Borgo a Mozzano is dominated by the presence of Ponte della Maddalena also called "del Diavolo" (Devil's Bridge). Matilda of Tuscany is believed to have commissioned the bridge which was later renovated by Castruccio Castracani. The Devil's Bridge is located on the SP2 one kilometer north of downtown. The bridge's majestic structure is a popular tourist attraction of the area.

The Gothic Line, a German Second World War military defence line, passed through the comune. Sections of this fortification are well preserved and guided tours of the interior can be arranged.
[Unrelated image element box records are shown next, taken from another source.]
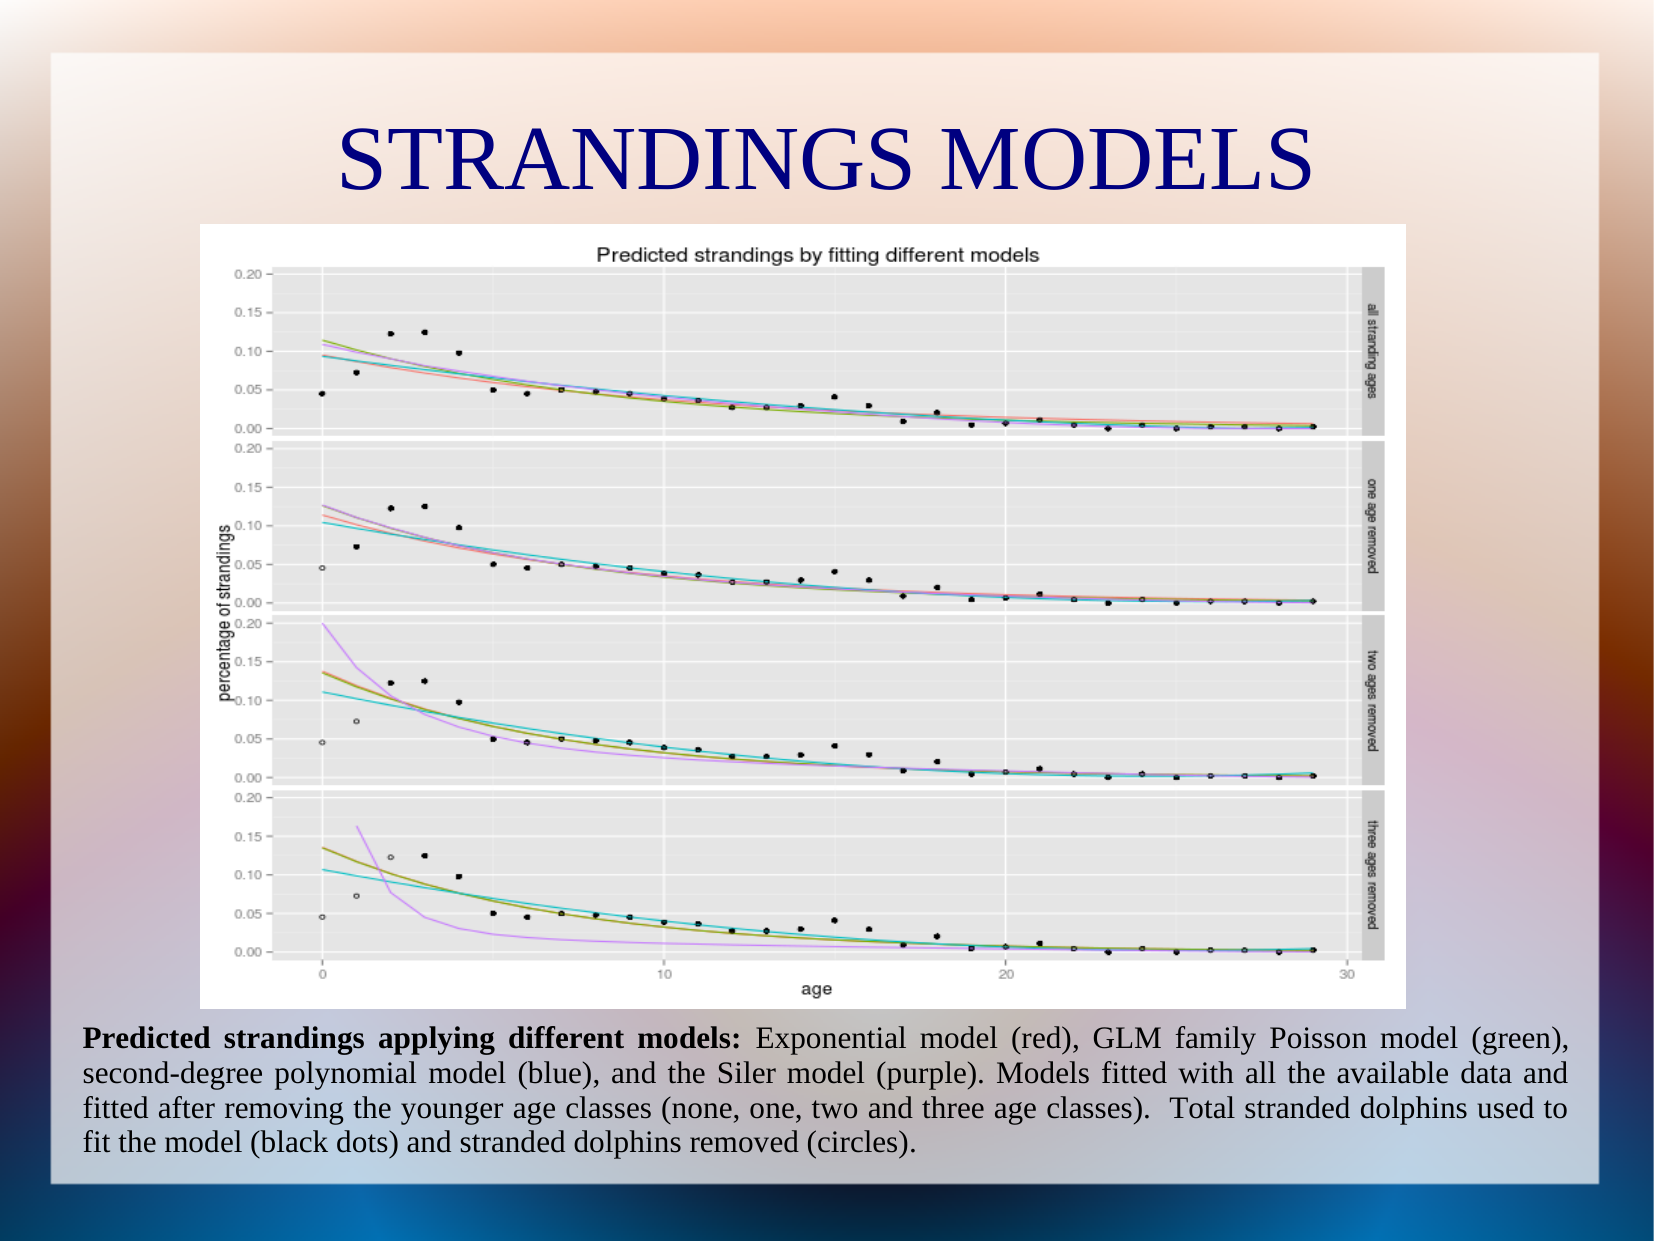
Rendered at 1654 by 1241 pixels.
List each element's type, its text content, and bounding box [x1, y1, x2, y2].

picture [0, 0, 1654, 1241]
title STRANDINGS MODELS [82, 55, 1571, 263]
list Predicted strandings applying different models: Exponential model (red), GLM family Poisson model (green), second-degree polynomial model (blue), and the Siler model (purple). Models fitted with all the available data and fitted after removing the younger age classes (none, one, two and three age classes). Total stranded dolphins used to fit the model (black dots) and stranded dolphins removed (circles). [82, 1021, 1571, 1160]
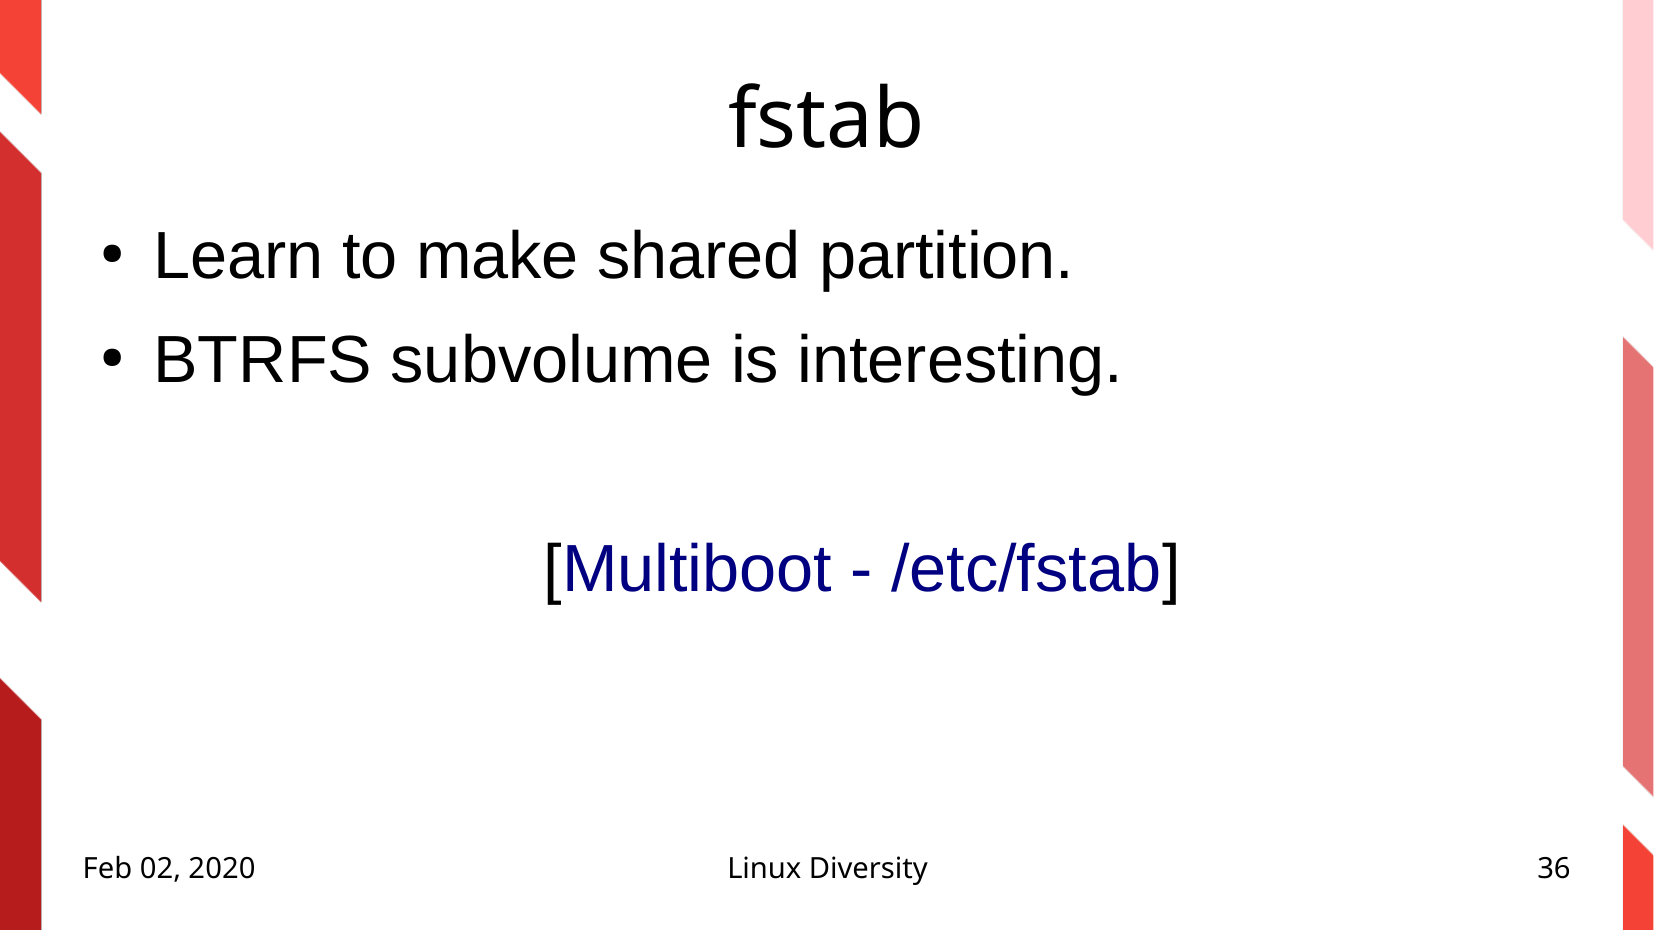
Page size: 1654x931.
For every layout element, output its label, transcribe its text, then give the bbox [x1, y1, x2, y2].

list Learn to make shared partition. BTRFS subvolume is interesting. [Multiboot - /etc/fstab] [82, 217, 1571, 758]
picture [0, 0, 1654, 930]
title fstab [82, 37, 1571, 193]
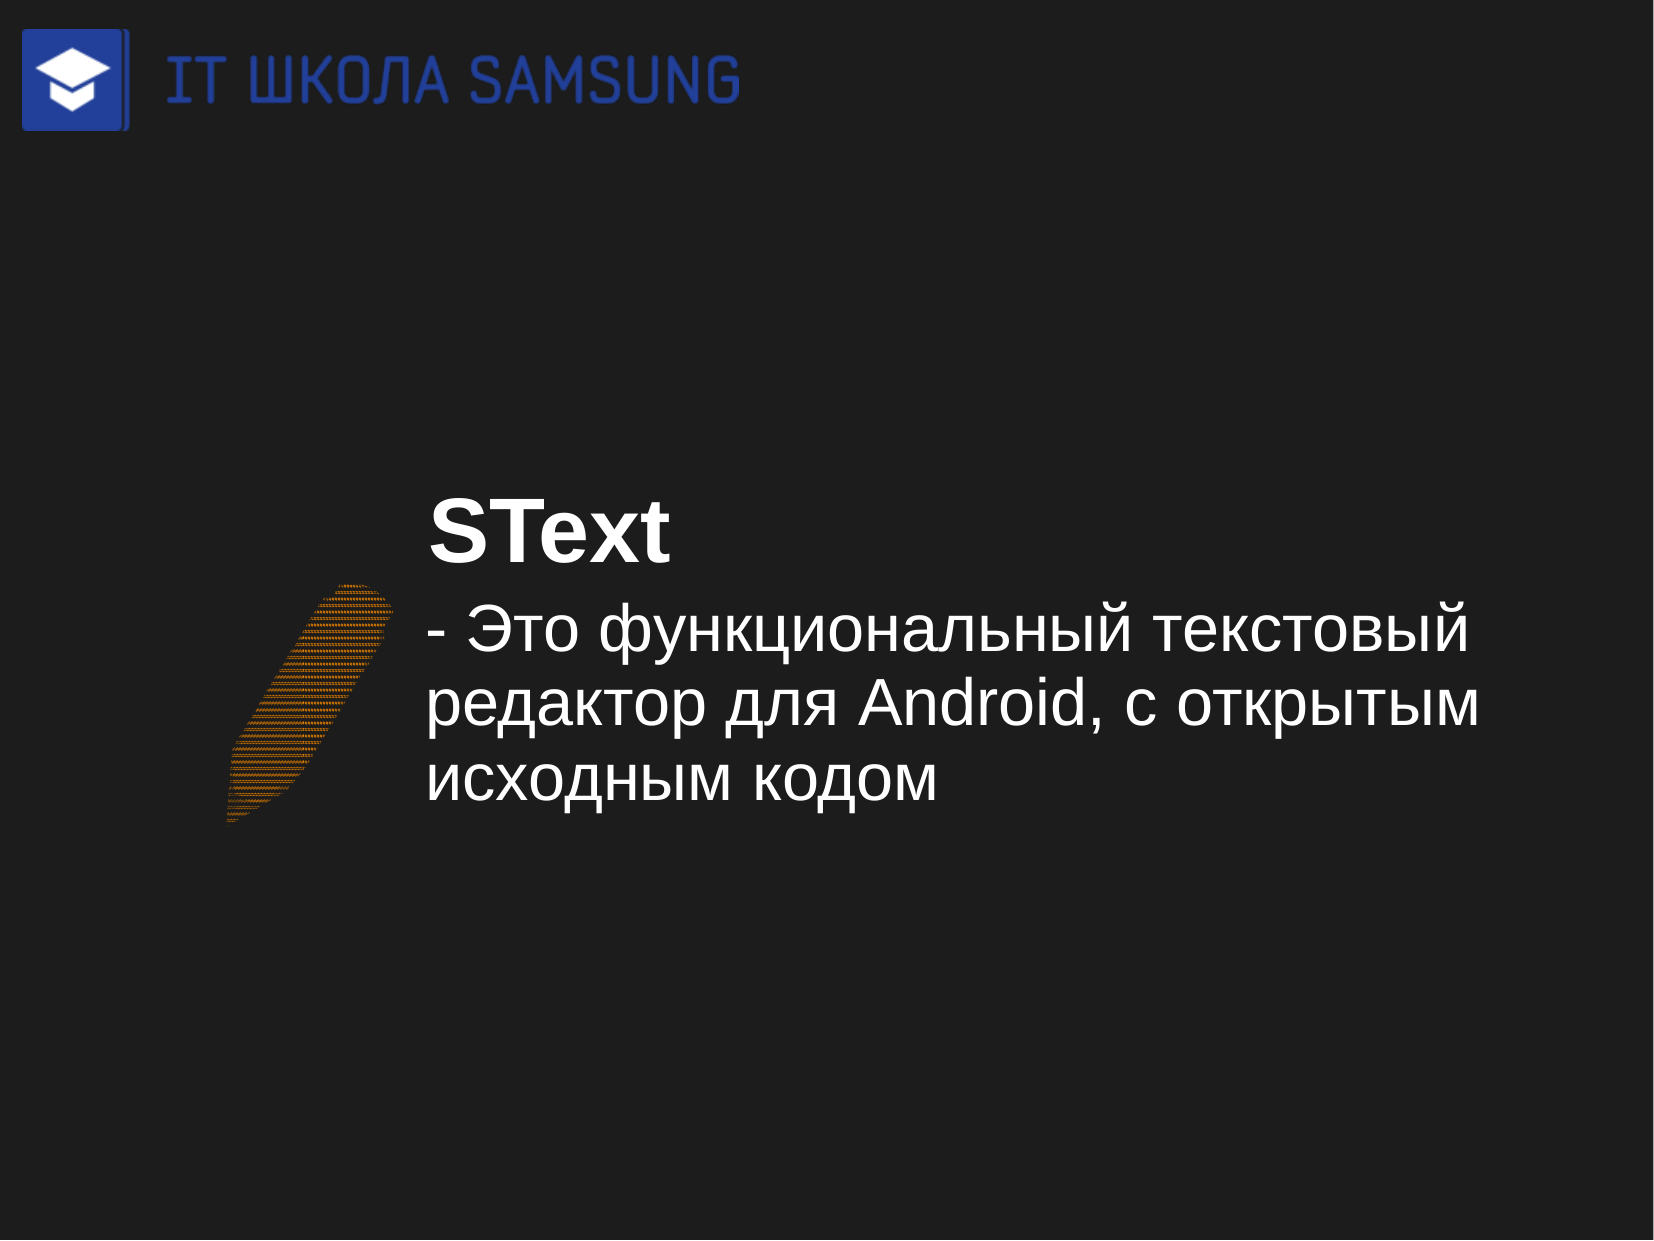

The church and convent of San Francesco in Borgo a Mozzano was a monastery but now houses a home for the elderly. The 12th-century church of San Martino in Greppo, Borgo a Mozzano is located in the Diecimo district of the comune.

The 19th-century suspension bridge, Ponte delle Catene, Bagni di Lucca or Bridge of Chains, links Chifenti in Borgo a Mozzano to Fornoli in the neighbouring comune of Bagni di Lucca.

== Transportation ==
The town of Borgo a Mozzano is centrally located between the Garfagnana and the Lucchesia, and can be easily reached by car with the SS12 "Brennero" or the SP2 "Lodovica". The nearest major airport (50 min drive) is the Galileo Galilei International Airport of Pisa.

The comune has two train stations, Borgo a Mozzano and Diecimo-Pescaglia, which are served by the Lucca–Aulla railway.

== Notable people ==
- St. John Leonardi, founder of the Clerks Regular of the Mother of God of Lucca
- Giuseppe Antonio Luchi, painter
- Nicolò Fazzi, footballer
- Federico Mattiello, footballer
- Sir Alex Younger, former Chief of MI6, married his wife in Borgo a Mozzano in 1993

== Asteroid ==
Asteroid 44717 Borgoamozzano, discovered by Italian amateur astronomer Sauro Donati in 1999, was named in honor of the town. The official was published by the Minor Planet Center on 27 August 2019 (M.P.C. 115894).